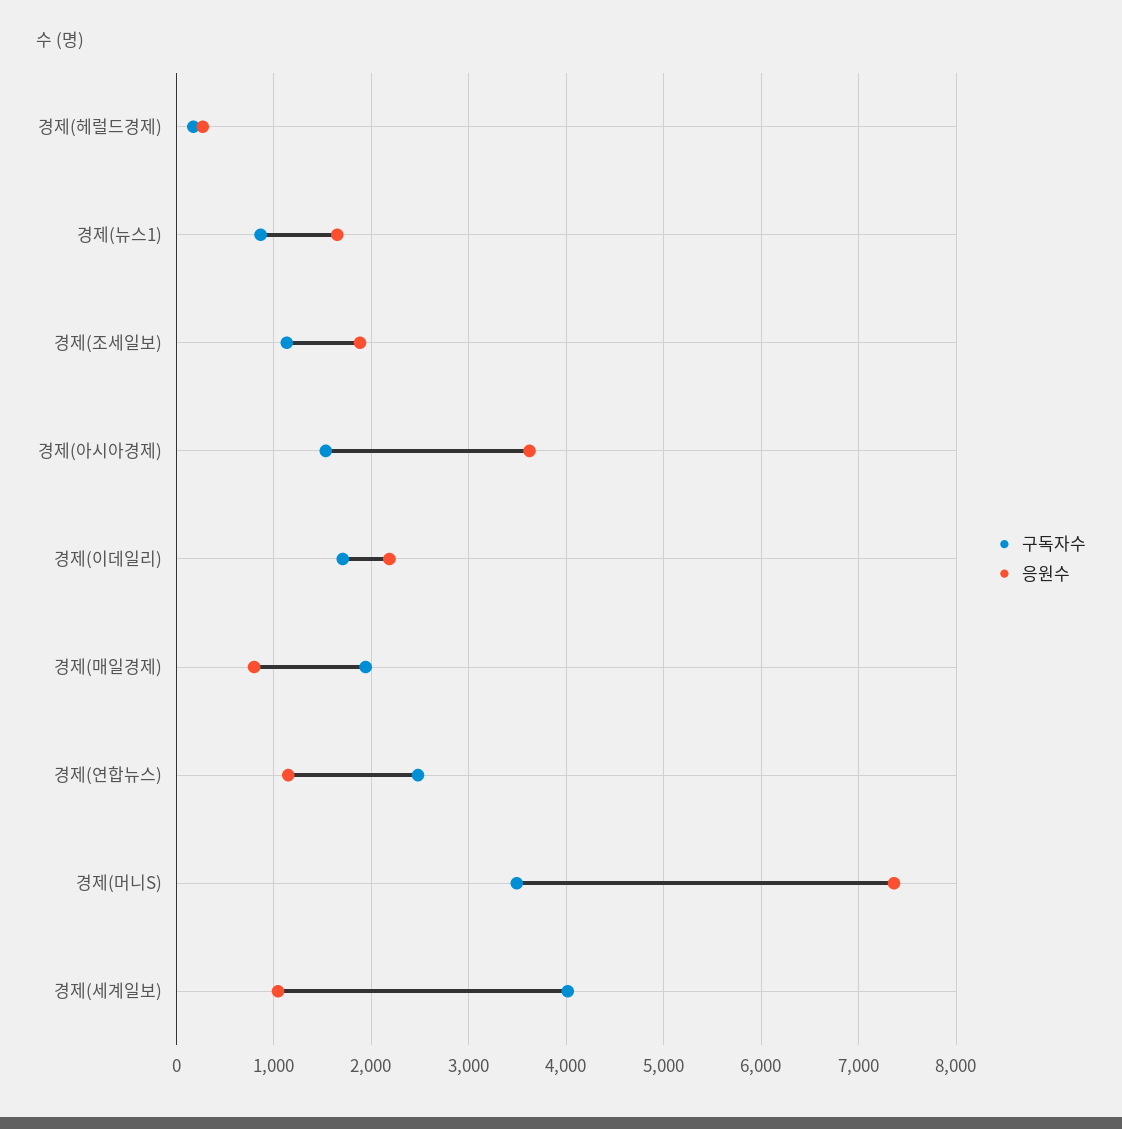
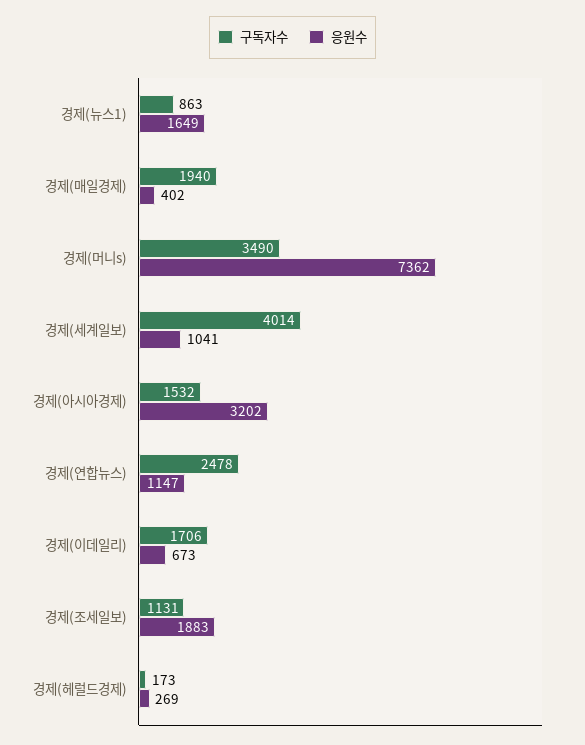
  {
    "구독자수": {
      "경제(헤럴드경제)": 173,
      "경제(뉴스1)": 863,
      "경제(조세일보)": 1131,
      "경제(아시아경제)": 1532,
      "경제(이데일리)": 1706,
      "경제(매일경제)": 1940,
      "경제(연합뉴스)": 2478,
      "경제(머니S)": 3490,
      "경제(세계일보)": 4014
    },
    "응원수": {
      "경제(헤럴드경제)": 269,
      "경제(뉴스1)": 1649,
      "경제(조세일보)": 1883,
-     "경제(아시아경제)": 3600,
+     "경제(아시아경제)": 3202,
-     "경제(이데일리)": 2200,
+     "경제(이데일리)": 673,
-     "경제(매일경제)": 800,
+     "경제(매일경제)": 402,
      "경제(연합뉴스)": 1147,
      "경제(머니S)": 7362,
      "경제(세계일보)": 1041
    }
  }

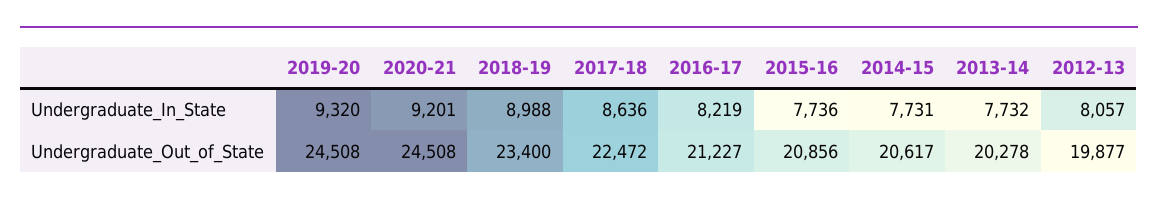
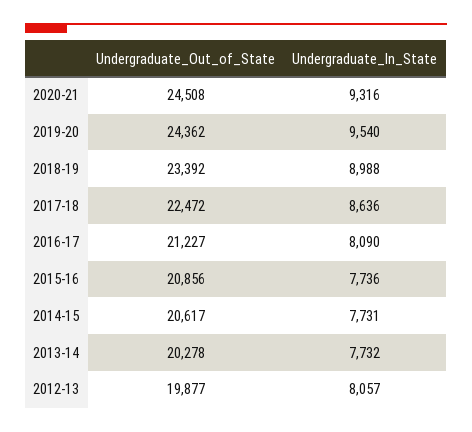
  {
    "2019-20": {
-     "Undergraduate_In_State": 9320,
+     "Undergraduate_In_State": 9540,
-     "Undergraduate_Out_of_State": 24508
+     "Undergraduate_Out_of_State": 24362
    },
    "2020-21": {
-     "Undergraduate_In_State": 9201,
+     "Undergraduate_In_State": 9316,
      "Undergraduate_Out_of_State": 24508
    },
    "2018-19": {
      "Undergraduate_In_State": 8988,
-     "Undergraduate_Out_of_State": 23400
+     "Undergraduate_Out_of_State": 23392
    },
    "2017-18": {
      "Undergraduate_In_State": 8636,
      "Undergraduate_Out_of_State": 22472
    },
    "2016-17": {
-     "Undergraduate_In_State": 8219,
+     "Undergraduate_In_State": 8090,
      "Undergraduate_Out_of_State": 21227
    },
    "2015-16": {
      "Undergraduate_In_State": 7736,
      "Undergraduate_Out_of_State": 20856
    },
    "2014-15": {
      "Undergraduate_In_State": 7731,
      "Undergraduate_Out_of_State": 20617
    },
    "2013-14": {
      "Undergraduate_In_State": 7732,
      "Undergraduate_Out_of_State": 20278
    },
    "2012-13": {
      "Undergraduate_In_State": 8057,
      "Undergraduate_Out_of_State": 19877
    }
  }

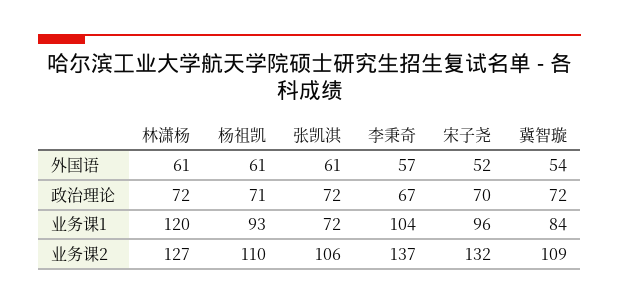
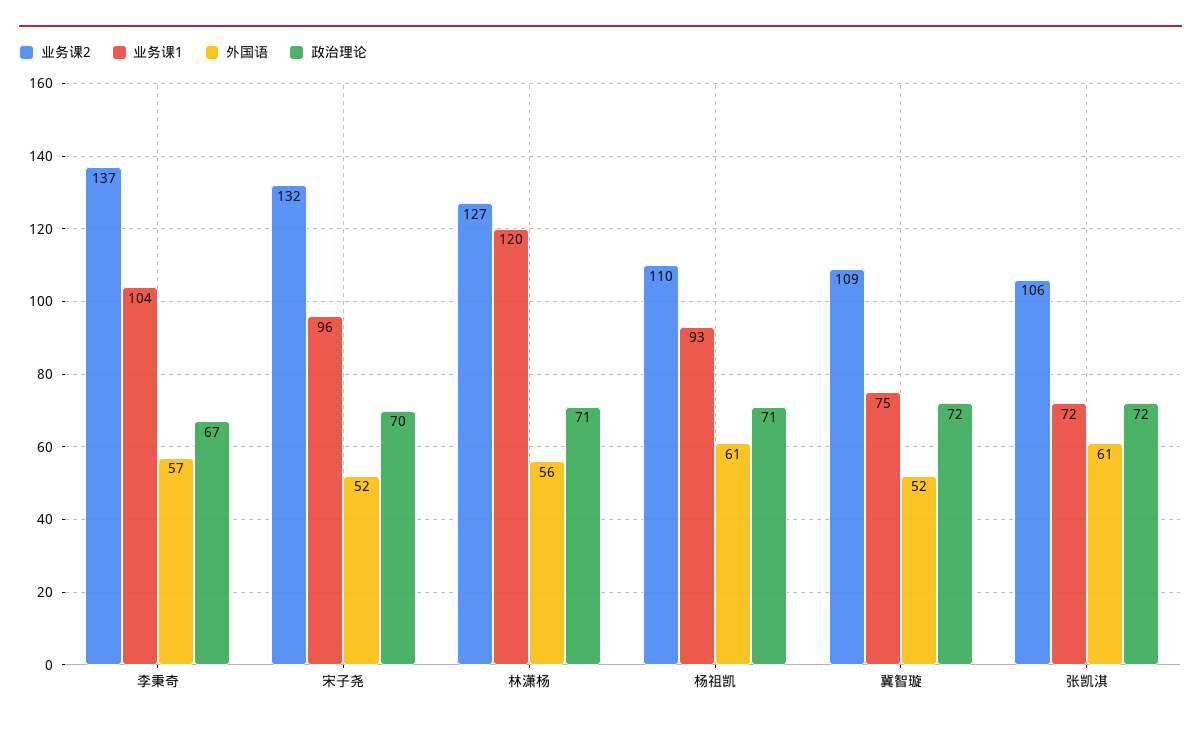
  {
    "外国语": {
-     "林潇杨": 61,
+     "林潇杨": 56,
      "杨祖凯": 61,
      "张凯淇": 61,
      "李秉奇": 57,
      "宋子尧": 52,
-     "冀智璇": 54
+     "冀智璇": 52
    },
    "政治理论": {
-     "林潇杨": 72,
+     "林潇杨": 71,
      "杨祖凯": 71,
      "张凯淇": 72,
      "李秉奇": 67,
      "宋子尧": 70,
      "冀智璇": 72
    },
    "业务课1": {
      "林潇杨": 120,
      "杨祖凯": 93,
      "张凯淇": 72,
      "李秉奇": 104,
      "宋子尧": 96,
-     "冀智璇": 84
+     "冀智璇": 75
    },
    "业务课2": {
      "林潇杨": 127,
      "杨祖凯": 110,
      "张凯淇": 106,
      "李秉奇": 137,
      "宋子尧": 132,
      "冀智璇": 109
    }
  }

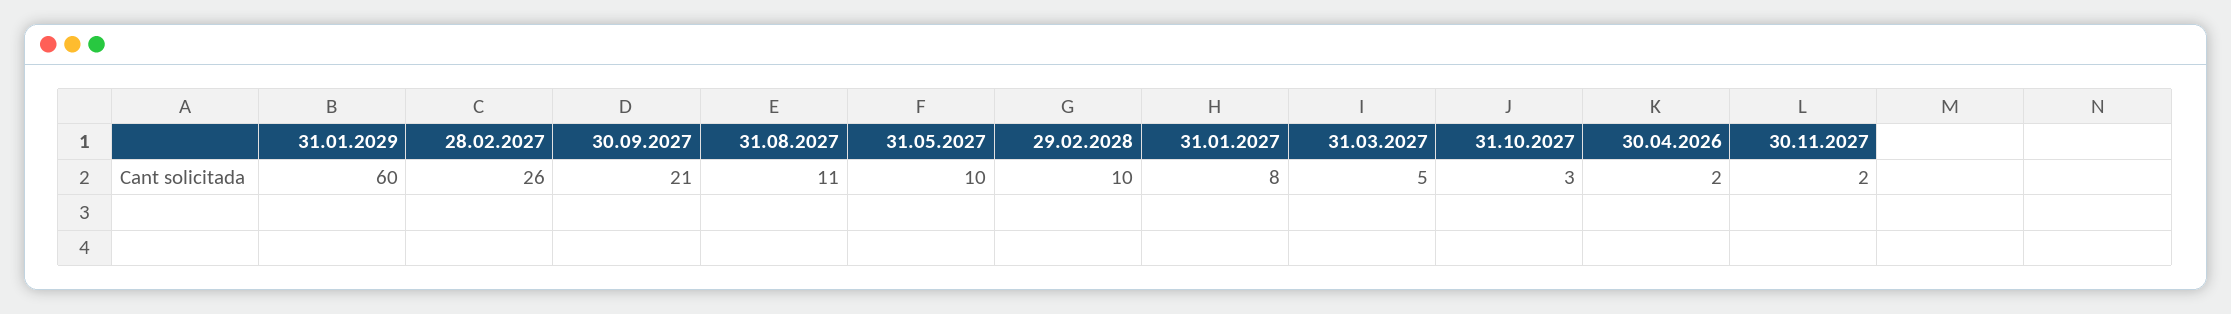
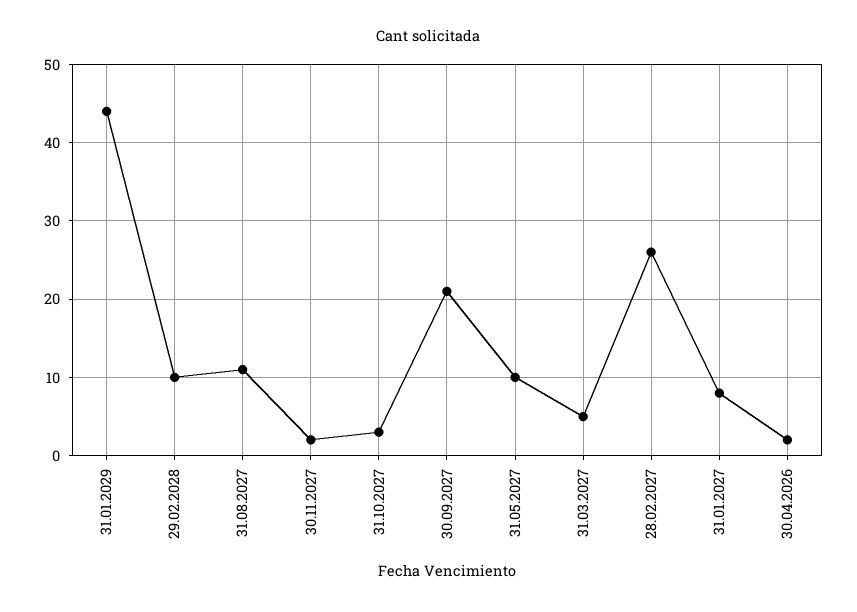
  {
-   "31.01.2029": 60,
+   "31.01.2029": 44,
    "28.02.2027": 26,
    "30.09.2027": 21,
    "31.08.2027": 11,
    "31.05.2027": 10,
    "29.02.2028": 10,
    "31.01.2027": 8,
    "31.03.2027": 5,
    "31.10.2027": 3,
    "30.04.2026": 2,
    "30.11.2027": 2
  }

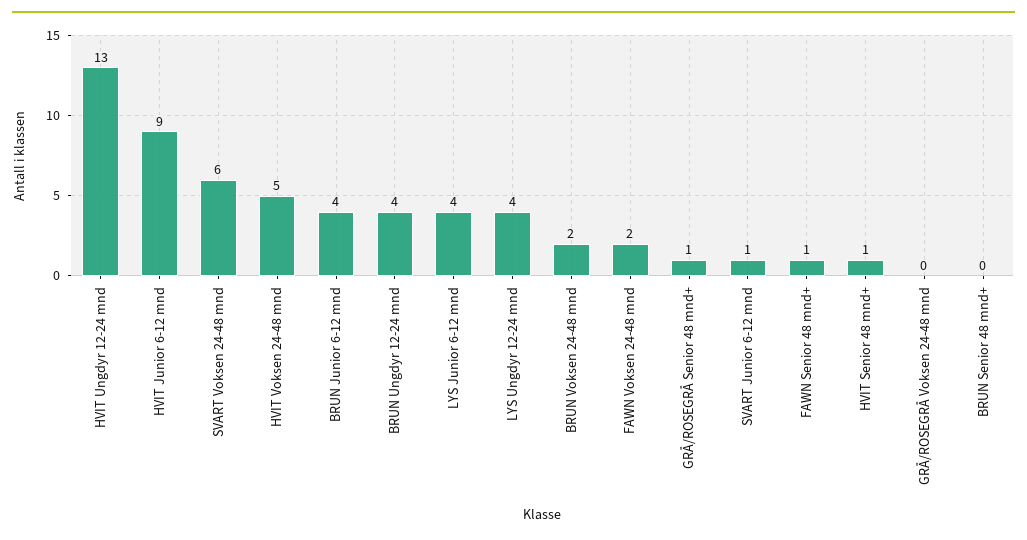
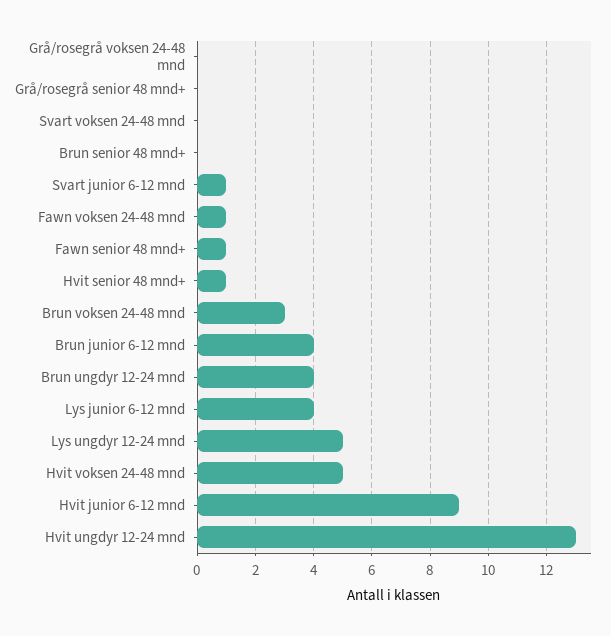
  {
    "HVIT Ungdyr 12-24 mnd": 13,
    "HVIT Junior 6-12 mnd": 9,
-   "SVART Voksen 24-48 mnd": 6,
+   "SVART Voksen 24-48 mnd": 0,
    "HVIT Voksen 24-48 mnd": 5,
    "BRUN Junior 6-12 mnd": 4,
    "BRUN Ungdyr 12-24 mnd": 4,
    "LYS Junior 6-12 mnd": 4,
-   "LYS Ungdyr 12-24 mnd": 4,
+   "LYS Ungdyr 12-24 mnd": 5,
-   "BRUN Voksen 24-48 mnd": 2,
+   "BRUN Voksen 24-48 mnd": 3,
-   "FAWN Voksen 24-48 mnd": 2,
+   "FAWN Voksen 24-48 mnd": 1,
-   "GRÅ/ROSEGRÅ Senior 48 mnd+": 1,
+   "GRÅ/ROSEGRÅ Senior 48 mnd+": 0,
    "SVART Junior 6-12 mnd": 1,
    "FAWN Senior 48 mnd+": 1,
    "HVIT Senior 48 mnd+": 1,
    "GRÅ/ROSEGRÅ Voksen 24-48 mnd": 0,
    "BRUN Senior 48 mnd+": 0
  }

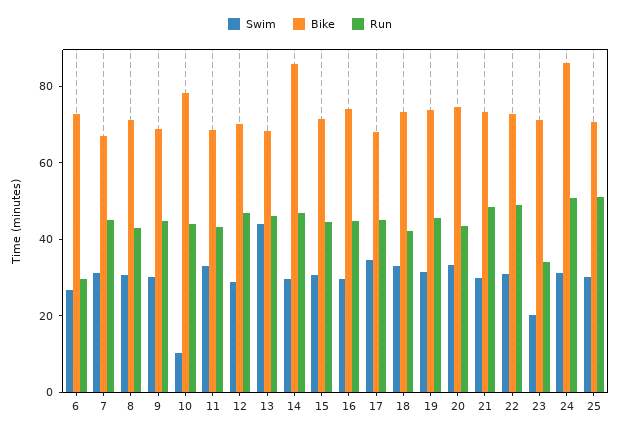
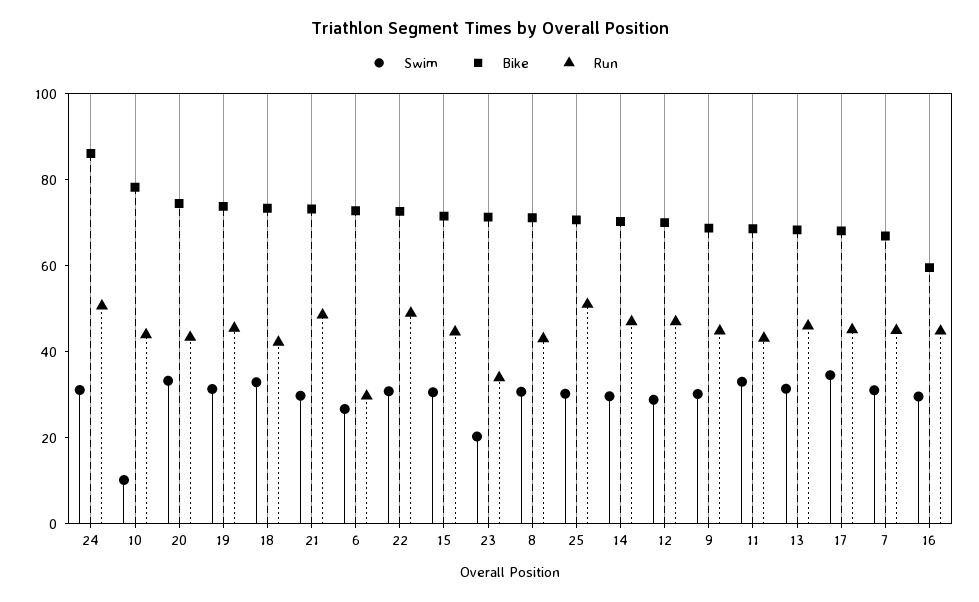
  {
    "Swim": {
      "6": 25,
      "7": 30,
      "8": 30,
      "9": 30,
      "10": 10,
      "11": 35,
      "12": 30,
-     "13": 45,
+     "13": 30,
      "14": 30,
      "15": 30,
      "16": 30,
      "17": 35,
      "18": 35,
      "19": 30,
      "20": 35,
      "21": 30,
      "22": 30,
      "23": 20,
      "24": 30,
      "25": 30
    },
    "Bike": {
      "6": 75,
      "7": 65,
      "8": 70,
      "9": 70,
      "10": 80,
      "11": 70,
      "12": 70,
      "13": 70,
-     "14": 85,
+     "14": 70,
      "15": 70,
-     "16": 75,
+     "16": 60,
      "17": 70,
      "18": 75,
      "19": 75,
      "20": 75,
      "21": 75,
      "22": 75,
      "23": 70,
      "24": 85,
      "25": 70
    },
    "Run": {
      "6": 30,
      "7": 45,
      "8": 45,
      "9": 45,
      "10": 45,
      "11": 45,
      "12": 45,
      "13": 45,
      "14": 45,
      "15": 45,
      "16": 45,
      "17": 45,
      "18": 40,
      "19": 45,
      "20": 45,
      "21": 50,
      "22": 50,
      "23": 35,
      "24": 50,
      "25": 50
    }
  }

----------

Among the lines of the material, find those that hold the word "BRUN" and copy them.

    "BRUN Junior 6-12 mnd": 4,
    "BRUN Ungdyr 12-24 mnd": 4,
-   "BRUN Voksen 24-48 mnd": 2,
+   "BRUN Voksen 24-48 mnd": 3,
    "BRUN Senior 48 mnd+": 0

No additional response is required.